If a number of little droplets of water, each of radius r, coalesce to form a single drop of radius R, show that the rise in temperature will be given

$\frac{3\mathrm{T}}{\mathrm{J}}\left(\frac{1}{\mathrm{r}}-\frac{1}{\mathrm{R}}\right)$

where, T is the surface tension of water and J is the mechanical equivalent of heat.

Let n be the number of little droplets.

Since, volume will remain constant, hence volume of n little droplets = volume of single drop

$\therefore \mathrm{n}\times \frac{4}{3}{\mathrm{\pi r}}^3=\frac{4}{3}{\mathrm{\pi R}}^3$ or ${\mathrm{nr}}^3={\mathrm{R}}^3$

Decrease in surface area $=\mathrm{n}\times 4{\mathrm{\pi r}}^2-4{\mathrm{\pi R}}^2$ or $\mathrm{\Delta A}=4\mathrm{\pi }\left[{\mathrm{nr}}^2-{\mathrm{R}}^2\right]$

$$\begin{gathered} =4\mathrm{\pi }\left[\frac{{\mathrm{nr}}^3}{\mathrm{r}}-{\mathrm{R}}^2\right]=4\mathrm{\pi }\left[\frac{{\mathrm{R}}^3}{\mathrm{r}}-{\mathrm{R}}^2\right] \\ =4{\mathrm{\pi R}}^3\left[\frac{1}{\mathrm{r}}-\frac{1}{\mathrm{R}}\right] \end{gathered}$$

Energy evolved $\mathrm{W}=\mathrm{T}\times$ decrease in surface area

$=\mathrm{T}\times 4{\mathrm{\pi R}}^3\left[\frac{1}{\mathrm{r}}-\frac{1}{\mathrm{R}}\right]$

Heat produced, $\mathrm{Q}=\frac{\mathrm{W}}{\mathrm{J}}=\frac{4{\mathrm{\pi TR}}^3}{\mathrm{J}}\left[\frac{1}{\mathrm{r}}-\frac{1}{\mathrm{R}}\right]$

But $\mathrm{Q}=\mathrm{ms}△\theta$

where, m is the mass of big drop, s is the specific heat of water and $d \theta$ is the rise in temperature.

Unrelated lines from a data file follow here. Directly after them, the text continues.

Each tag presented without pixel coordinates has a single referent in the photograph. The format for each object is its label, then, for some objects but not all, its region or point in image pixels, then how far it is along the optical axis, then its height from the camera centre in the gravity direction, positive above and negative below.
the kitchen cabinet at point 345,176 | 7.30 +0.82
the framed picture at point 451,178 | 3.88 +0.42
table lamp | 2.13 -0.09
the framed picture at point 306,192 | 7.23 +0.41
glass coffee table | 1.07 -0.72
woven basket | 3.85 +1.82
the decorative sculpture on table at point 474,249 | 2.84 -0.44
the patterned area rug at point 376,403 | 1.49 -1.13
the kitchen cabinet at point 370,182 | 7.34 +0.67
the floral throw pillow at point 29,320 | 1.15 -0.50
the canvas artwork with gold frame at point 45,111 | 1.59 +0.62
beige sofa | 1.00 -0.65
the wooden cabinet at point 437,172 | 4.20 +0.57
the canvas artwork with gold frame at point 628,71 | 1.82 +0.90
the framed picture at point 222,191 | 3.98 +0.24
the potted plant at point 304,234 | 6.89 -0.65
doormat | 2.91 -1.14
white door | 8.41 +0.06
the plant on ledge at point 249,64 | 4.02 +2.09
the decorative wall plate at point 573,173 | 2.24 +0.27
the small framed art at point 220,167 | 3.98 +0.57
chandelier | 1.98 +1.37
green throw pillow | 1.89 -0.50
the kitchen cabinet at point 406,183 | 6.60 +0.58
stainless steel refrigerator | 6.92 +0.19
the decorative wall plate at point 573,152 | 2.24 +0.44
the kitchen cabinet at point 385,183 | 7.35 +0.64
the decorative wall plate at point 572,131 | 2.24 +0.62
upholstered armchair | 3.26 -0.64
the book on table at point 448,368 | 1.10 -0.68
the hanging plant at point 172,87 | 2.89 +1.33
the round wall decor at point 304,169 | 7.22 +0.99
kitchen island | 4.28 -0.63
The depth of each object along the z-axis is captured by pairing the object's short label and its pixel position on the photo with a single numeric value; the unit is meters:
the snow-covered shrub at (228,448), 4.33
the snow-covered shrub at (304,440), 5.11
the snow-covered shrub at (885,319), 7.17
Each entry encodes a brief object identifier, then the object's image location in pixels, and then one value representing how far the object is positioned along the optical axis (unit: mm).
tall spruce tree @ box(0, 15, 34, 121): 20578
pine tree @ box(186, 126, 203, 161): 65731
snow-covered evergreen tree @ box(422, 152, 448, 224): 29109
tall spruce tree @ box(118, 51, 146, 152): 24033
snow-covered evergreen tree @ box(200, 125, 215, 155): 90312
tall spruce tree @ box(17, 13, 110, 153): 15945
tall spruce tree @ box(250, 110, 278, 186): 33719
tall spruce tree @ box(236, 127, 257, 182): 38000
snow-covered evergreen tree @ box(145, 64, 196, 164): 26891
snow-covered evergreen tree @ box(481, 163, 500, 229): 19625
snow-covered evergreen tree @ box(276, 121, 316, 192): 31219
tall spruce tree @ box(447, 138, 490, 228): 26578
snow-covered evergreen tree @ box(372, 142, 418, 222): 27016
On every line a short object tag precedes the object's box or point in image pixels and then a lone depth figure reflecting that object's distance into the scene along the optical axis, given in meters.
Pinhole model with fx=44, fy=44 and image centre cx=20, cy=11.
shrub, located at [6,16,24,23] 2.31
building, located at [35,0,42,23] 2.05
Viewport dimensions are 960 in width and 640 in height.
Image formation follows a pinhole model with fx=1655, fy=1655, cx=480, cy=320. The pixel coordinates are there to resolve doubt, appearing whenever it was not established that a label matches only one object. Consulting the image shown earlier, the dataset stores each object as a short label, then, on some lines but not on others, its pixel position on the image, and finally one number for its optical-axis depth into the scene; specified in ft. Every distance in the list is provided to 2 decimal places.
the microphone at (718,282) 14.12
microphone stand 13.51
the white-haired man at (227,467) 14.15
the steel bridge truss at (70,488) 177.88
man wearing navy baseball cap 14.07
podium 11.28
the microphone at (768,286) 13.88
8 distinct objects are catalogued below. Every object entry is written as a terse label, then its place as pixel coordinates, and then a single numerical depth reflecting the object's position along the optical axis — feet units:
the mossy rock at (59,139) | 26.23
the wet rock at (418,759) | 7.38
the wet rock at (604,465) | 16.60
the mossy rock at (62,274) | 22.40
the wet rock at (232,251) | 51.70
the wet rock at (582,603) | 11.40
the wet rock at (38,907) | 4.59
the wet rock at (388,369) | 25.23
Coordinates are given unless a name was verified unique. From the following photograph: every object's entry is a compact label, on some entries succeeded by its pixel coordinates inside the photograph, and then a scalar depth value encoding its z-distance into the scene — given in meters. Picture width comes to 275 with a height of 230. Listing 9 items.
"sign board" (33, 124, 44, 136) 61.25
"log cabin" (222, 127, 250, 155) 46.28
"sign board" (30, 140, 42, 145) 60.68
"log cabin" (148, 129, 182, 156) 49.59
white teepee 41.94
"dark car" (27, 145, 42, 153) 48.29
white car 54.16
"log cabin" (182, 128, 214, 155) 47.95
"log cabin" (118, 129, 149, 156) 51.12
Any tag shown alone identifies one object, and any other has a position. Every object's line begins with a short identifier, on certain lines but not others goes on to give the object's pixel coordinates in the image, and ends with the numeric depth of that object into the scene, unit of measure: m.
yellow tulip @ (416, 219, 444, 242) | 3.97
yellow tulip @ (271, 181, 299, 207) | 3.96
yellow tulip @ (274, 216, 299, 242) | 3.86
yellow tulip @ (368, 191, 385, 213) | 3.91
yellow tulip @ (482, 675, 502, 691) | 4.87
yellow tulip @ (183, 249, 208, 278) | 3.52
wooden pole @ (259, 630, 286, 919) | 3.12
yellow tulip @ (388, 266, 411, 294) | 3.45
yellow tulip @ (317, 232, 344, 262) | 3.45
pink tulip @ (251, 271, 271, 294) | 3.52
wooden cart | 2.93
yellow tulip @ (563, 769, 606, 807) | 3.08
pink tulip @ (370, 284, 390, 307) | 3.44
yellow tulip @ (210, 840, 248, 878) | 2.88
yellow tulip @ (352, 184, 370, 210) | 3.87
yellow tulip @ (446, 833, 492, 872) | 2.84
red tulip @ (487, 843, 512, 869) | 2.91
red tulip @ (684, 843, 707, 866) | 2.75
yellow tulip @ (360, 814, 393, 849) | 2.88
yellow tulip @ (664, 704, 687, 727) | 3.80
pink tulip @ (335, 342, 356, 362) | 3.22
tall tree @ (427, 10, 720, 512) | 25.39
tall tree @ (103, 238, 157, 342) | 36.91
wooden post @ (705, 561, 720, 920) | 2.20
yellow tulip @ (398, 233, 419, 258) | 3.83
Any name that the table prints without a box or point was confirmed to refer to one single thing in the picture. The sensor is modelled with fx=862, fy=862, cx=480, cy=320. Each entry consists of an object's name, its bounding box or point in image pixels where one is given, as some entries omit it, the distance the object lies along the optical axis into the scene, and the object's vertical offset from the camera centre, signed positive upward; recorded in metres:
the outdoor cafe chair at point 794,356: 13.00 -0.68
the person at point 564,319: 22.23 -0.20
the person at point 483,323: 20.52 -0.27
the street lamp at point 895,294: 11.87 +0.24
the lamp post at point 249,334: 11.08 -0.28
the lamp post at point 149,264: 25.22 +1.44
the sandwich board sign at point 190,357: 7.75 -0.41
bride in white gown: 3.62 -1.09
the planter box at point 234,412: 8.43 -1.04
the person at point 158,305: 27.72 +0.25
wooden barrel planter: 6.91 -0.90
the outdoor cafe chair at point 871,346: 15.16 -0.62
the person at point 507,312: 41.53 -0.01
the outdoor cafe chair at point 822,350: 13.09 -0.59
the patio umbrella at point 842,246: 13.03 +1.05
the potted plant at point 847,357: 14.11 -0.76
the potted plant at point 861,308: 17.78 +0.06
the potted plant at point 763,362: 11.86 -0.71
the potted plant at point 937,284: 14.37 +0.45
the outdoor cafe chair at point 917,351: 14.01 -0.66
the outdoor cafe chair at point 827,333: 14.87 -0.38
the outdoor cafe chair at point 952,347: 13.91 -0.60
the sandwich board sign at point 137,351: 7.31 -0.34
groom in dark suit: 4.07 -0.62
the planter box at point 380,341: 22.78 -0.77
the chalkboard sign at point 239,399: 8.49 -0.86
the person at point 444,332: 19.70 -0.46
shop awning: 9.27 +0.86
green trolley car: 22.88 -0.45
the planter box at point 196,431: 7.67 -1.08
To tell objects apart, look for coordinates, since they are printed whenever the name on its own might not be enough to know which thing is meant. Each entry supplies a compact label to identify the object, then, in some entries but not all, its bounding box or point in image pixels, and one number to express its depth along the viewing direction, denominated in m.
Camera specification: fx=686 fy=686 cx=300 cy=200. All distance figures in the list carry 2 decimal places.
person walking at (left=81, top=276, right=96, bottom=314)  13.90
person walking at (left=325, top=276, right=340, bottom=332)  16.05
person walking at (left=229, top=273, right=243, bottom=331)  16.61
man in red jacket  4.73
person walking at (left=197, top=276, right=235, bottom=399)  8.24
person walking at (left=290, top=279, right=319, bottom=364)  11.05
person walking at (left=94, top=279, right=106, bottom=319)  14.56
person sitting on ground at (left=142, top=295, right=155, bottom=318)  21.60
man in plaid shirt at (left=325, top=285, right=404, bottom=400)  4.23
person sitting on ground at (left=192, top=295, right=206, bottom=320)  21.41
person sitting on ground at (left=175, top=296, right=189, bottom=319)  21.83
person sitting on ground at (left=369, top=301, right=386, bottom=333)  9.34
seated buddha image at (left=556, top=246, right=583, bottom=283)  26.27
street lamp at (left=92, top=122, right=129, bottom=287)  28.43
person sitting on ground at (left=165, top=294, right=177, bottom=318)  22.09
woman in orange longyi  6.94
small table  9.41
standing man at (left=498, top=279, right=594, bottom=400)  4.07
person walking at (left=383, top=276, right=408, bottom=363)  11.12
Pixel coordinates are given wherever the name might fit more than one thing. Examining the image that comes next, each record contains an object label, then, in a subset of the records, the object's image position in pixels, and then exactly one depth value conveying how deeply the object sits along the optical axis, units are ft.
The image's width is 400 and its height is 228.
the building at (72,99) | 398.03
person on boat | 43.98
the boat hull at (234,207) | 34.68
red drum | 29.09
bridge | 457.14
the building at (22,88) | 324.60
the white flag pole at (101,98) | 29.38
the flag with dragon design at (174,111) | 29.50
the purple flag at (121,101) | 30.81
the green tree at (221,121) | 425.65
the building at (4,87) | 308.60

$\therefore \frac{4{\mathrm{\pi TR}}^3}{\mathrm{J}}\left[\frac{1}{\mathrm{r}}-\frac{1}{\mathrm{R}}\right]=$ Volume of big drop

$\times$ density of water $\times$ specific heat of water $\times △\theta$

or 

$$\begin{gathered} \frac{4}{3}{\mathrm{\pi R}}^3\times 1\times 1\times \mathrm{d\theta }=\frac{4{\mathrm{\pi TR}}^3}{\mathrm{J}}\left(\frac{1}{\mathrm{r}}-\frac{1}{\mathrm{R}}\right) \\ \text{ or } △\theta =\frac{3\mathrm{T}}{\mathrm{J}}\left[\frac{1}{\mathrm{r}}-\frac{1}{\mathrm{R}}\right] \end{gathered}$$